Extracted page text data:
::::
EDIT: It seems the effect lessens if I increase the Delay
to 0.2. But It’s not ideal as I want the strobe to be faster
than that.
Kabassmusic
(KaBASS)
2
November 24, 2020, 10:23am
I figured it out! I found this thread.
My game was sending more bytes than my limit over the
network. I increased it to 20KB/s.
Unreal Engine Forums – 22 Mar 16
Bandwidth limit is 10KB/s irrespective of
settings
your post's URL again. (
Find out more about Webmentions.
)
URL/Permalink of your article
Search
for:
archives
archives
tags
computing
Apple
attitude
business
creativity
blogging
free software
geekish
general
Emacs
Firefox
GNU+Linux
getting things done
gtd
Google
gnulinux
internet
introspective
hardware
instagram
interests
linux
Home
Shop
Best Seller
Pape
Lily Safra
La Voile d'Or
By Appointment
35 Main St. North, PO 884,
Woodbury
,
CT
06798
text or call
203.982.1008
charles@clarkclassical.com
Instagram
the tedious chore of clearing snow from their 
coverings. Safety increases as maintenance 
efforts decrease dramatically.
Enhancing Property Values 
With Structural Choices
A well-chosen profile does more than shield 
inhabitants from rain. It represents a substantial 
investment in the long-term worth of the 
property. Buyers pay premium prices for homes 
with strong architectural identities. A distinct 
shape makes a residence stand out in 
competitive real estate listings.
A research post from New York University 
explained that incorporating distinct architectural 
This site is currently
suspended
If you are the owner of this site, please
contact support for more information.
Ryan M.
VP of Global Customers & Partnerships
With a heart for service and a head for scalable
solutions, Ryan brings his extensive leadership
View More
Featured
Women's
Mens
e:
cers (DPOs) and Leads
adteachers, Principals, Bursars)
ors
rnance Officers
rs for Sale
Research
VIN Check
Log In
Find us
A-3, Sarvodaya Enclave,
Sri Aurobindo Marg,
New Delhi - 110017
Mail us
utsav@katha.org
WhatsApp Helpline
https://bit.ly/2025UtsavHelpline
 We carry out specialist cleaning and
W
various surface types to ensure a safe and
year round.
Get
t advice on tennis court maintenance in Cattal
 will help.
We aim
::::
→ **REQUIRED ACTION**: Review the preceding data and report every line that includes the string "Ryan".

→ **SOLUTION FOR THIS TASK**:
Ryan M.
solutions, Ryan brings his extensive leadership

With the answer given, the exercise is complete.